The Red Hat support for Spring Boot for ppc64le platform is supported only in OpenShift environments provisioned on IBM Power Systems infrastructure. Running an Spring Boot application on a stand-alone installation of RHEL on IBM Power Systems is not supported.

OpenJ9 Java images for IBM Power Systems and new images for products supported on IBM Power Systems are available in the Red Hat Container Catalog.

3.2. Deprecated features

No features or functionalities are marked as deprecated in this release.

3.3. Technology Preview

3.3.1. Dekorate build hooks for deploying Spring Boot applications to OpenShift Container Platform

You can use Dekorate to configure a Source-to-image build of your application that starts automatically after you compile your application with Maven. This functionality is provided as Technology Preview in Dekorate version 1.0.0 and later. Red Hat does not provide support for using this functionality in a production environment.

Chapter 4. Release components

For a complete list of release components included in this release, and for information about the current support status of these components, see the Spring Boot 2.3.10 component details overview.

Chapter 5. Fixed issues

This Spring Boot release incorporates all bugfixes from the upstream release. Issues resolved in the community release are listed in the Spring Boot 2.3.10 Release Notes.

Chapter 6. Known Issues

  • Red Hat AMQ Streams images are not available for IBM Z and IBM Power Systems

    The Red Hat AMQ Streams Operator and Kafka images are not available for IBM Z and IBM Power Systems. Since the images are not available, the starter vertx-spring-boot-starter-kafka is not certified to work with AMQ Streams on IBM Z and IBM Power Systems.

  • ENTSBT-850: Spring Boot Validation Starter Exception: Package javax.validation.constraints does not exist.
  • SB-379: Missing APR/native library in the openshift-openjdk image.
  • SB-1165: Database application fails to run because org.apache.tomcat.jdbc.pool.DataSource can not be found.
  • ENTSBT-202: Mutual TLS authentication in Spring Boot Webflux AMQP does not work.
  • ENTSBT-366: Infinispan Hotrod Client Starter: org.infinispan.client.hotrod.exceptions.HotRodClientException:: ISPN004034: Unable to unmarshall bytes when the infinispan.remote.java-serial-whitelist=<your_class_name> property is not set in application.properties.
  • ENTSBT-367: Remote communication between Red Hat Spring Boot 2.3.10 with Infinispan/Red Hat Data Grid 7.3 does not work without setting the infinispan.remote.protocol-version=2.6 property.
  • ENTSBT-912: Examples applications not supported on OpenShift Container Platform 4.x.
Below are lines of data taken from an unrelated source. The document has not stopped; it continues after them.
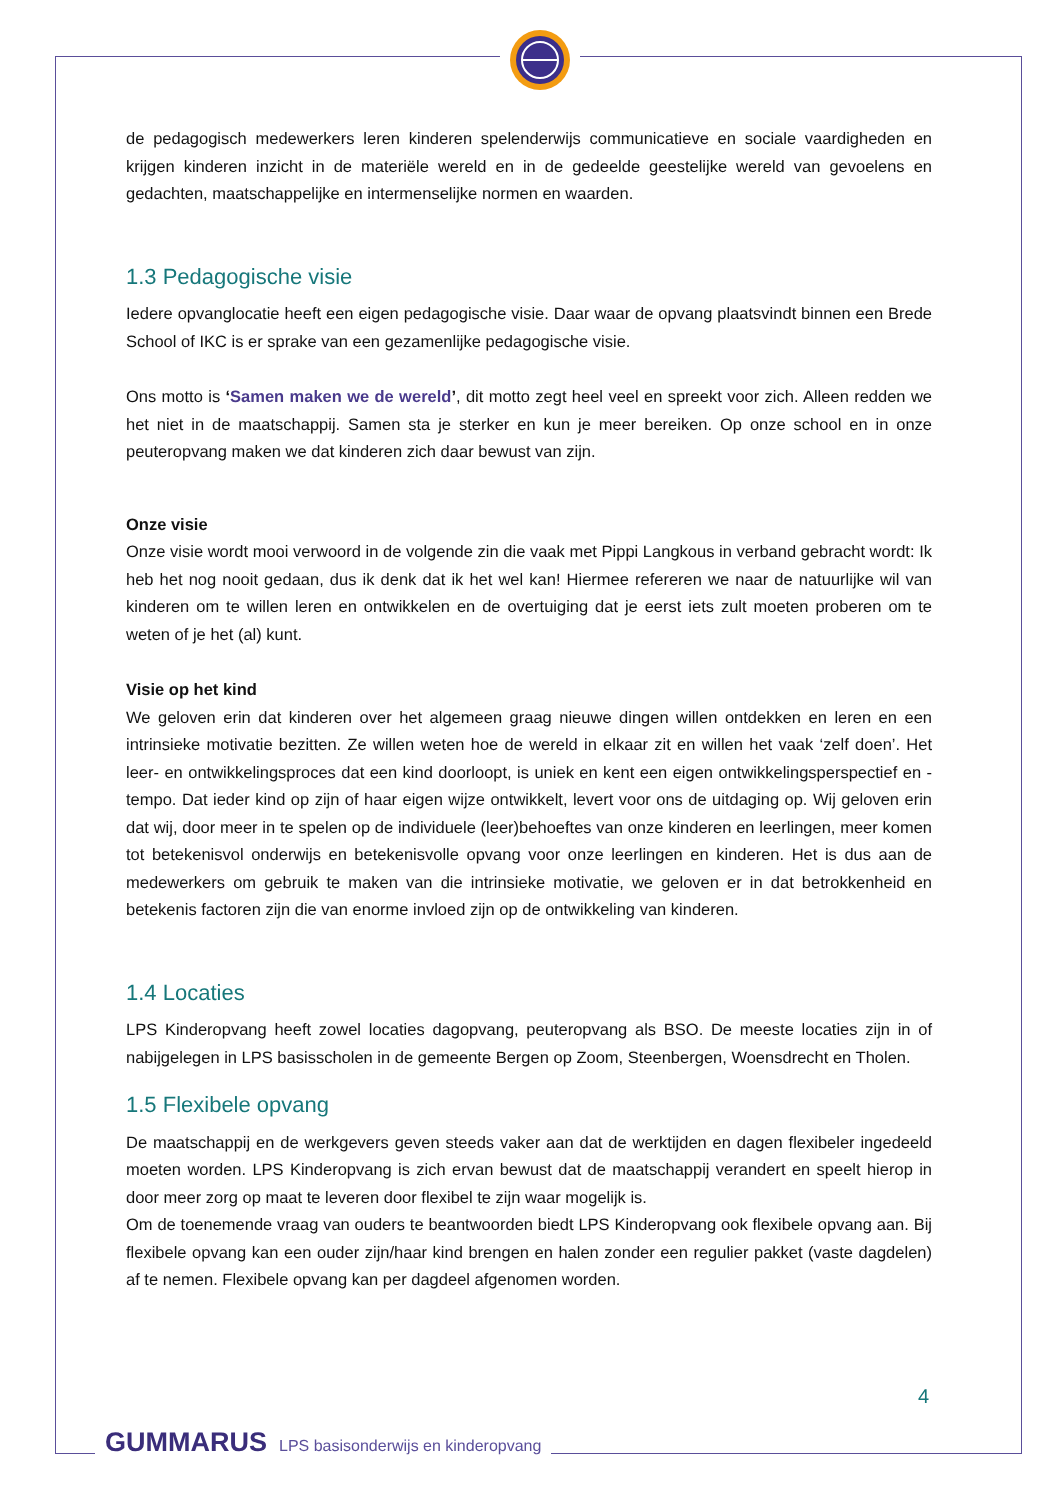de pedagogisch medewerkers leren kinderen spelenderwijs communicatieve en sociale vaardigheden en krijgen kinderen inzicht in de materiële wereld en in de gedeelde geestelijke wereld van gevoelens en gedachten, maatschappelijke en intermenselijke normen en waarden.
1.3 Pedagogische visie
Iedere opvanglocatie heeft een eigen pedagogische visie. Daar waar de opvang plaatsvindt binnen een Brede School of IKC is er sprake van een gezamenlijke pedagogische visie.
Ons motto is ‘Samen maken we de wereld’, dit motto zegt heel veel en spreekt voor zich. Alleen redden we het niet in de maatschappij. Samen sta je sterker en kun je meer bereiken. Op onze school en in onze peuteropvang maken we dat kinderen zich daar bewust van zijn.
Onze visie
Onze visie wordt mooi verwoord in de volgende zin die vaak met Pippi Langkous in verband gebracht wordt: Ik heb het nog nooit gedaan, dus ik denk dat ik het wel kan! Hiermee refereren we naar de natuurlijke wil van kinderen om te willen leren en ontwikkelen en de overtuiging dat je eerst iets zult moeten proberen om te weten of je het (al) kunt.
Visie op het kind
We geloven erin dat kinderen over het algemeen graag nieuwe dingen willen ontdekken en leren en een intrinsieke motivatie bezitten. Ze willen weten hoe de wereld in elkaar zit en willen het vaak ‘zelf doen’. Het leer- en ontwikkelingsproces dat een kind doorloopt, is uniek en kent een eigen ontwikkelingsperspectief en -tempo. Dat ieder kind op zijn of haar eigen wijze ontwikkelt, levert voor ons de uitdaging op. Wij geloven erin dat wij, door meer in te spelen op de individuele (leer)behoeftes van onze kinderen en leerlingen, meer komen tot betekenisvol onderwijs en betekenisvolle opvang voor onze leerlingen en kinderen. Het is dus aan de medewerkers om gebruik te maken van die intrinsieke motivatie, we geloven er in dat betrokkenheid en betekenis factoren zijn die van enorme invloed zijn op de ontwikkeling van kinderen.
1.4 Locaties
LPS Kinderopvang heeft zowel locaties dagopvang, peuteropvang als BSO. De meeste locaties zijn in of nabijgelegen in LPS basisscholen in de gemeente Bergen op Zoom, Steenbergen, Woensdrecht en Tholen.
1.5 Flexibele opvang
De maatschappij en de werkgevers geven steeds vaker aan dat de werktijden en dagen flexibeler ingedeeld moeten worden. LPS Kinderopvang is zich ervan bewust dat de maatschappij verandert en speelt hierop in door meer zorg op maat te leveren door flexibel te zijn waar mogelijk is.
Om de toenemende vraag van ouders te beantwoorden biedt LPS Kinderopvang ook flexibele opvang aan. Bij flexibele opvang kan een ouder zijn/haar kind brengen en halen zonder een regulier pakket (vaste dagdelen) af te nemen. Flexibele opvang kan per dagdeel afgenomen worden.
4
GUMMARUS LPS basisonderwijs en kinderopvang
    The Spring Boot runtime provides example applications, which are accessed on Developer Launcher. These example applications are not supported on OpenShift Container Platform 4.x.

  • ENTSBT-1131: There are two io.vertx:vertx-dependencies BOM files in the release:

    • 3.9.5.redhat-00002.pom
    • 3.9.8.redhat-00004.pom.

    Use 3.9.8.redhat-00004.pom with Eclipse Vert.x Spring Boot Starter because the dependencies for the starter are included only in the 3.9.8.redhat-00004.pom file.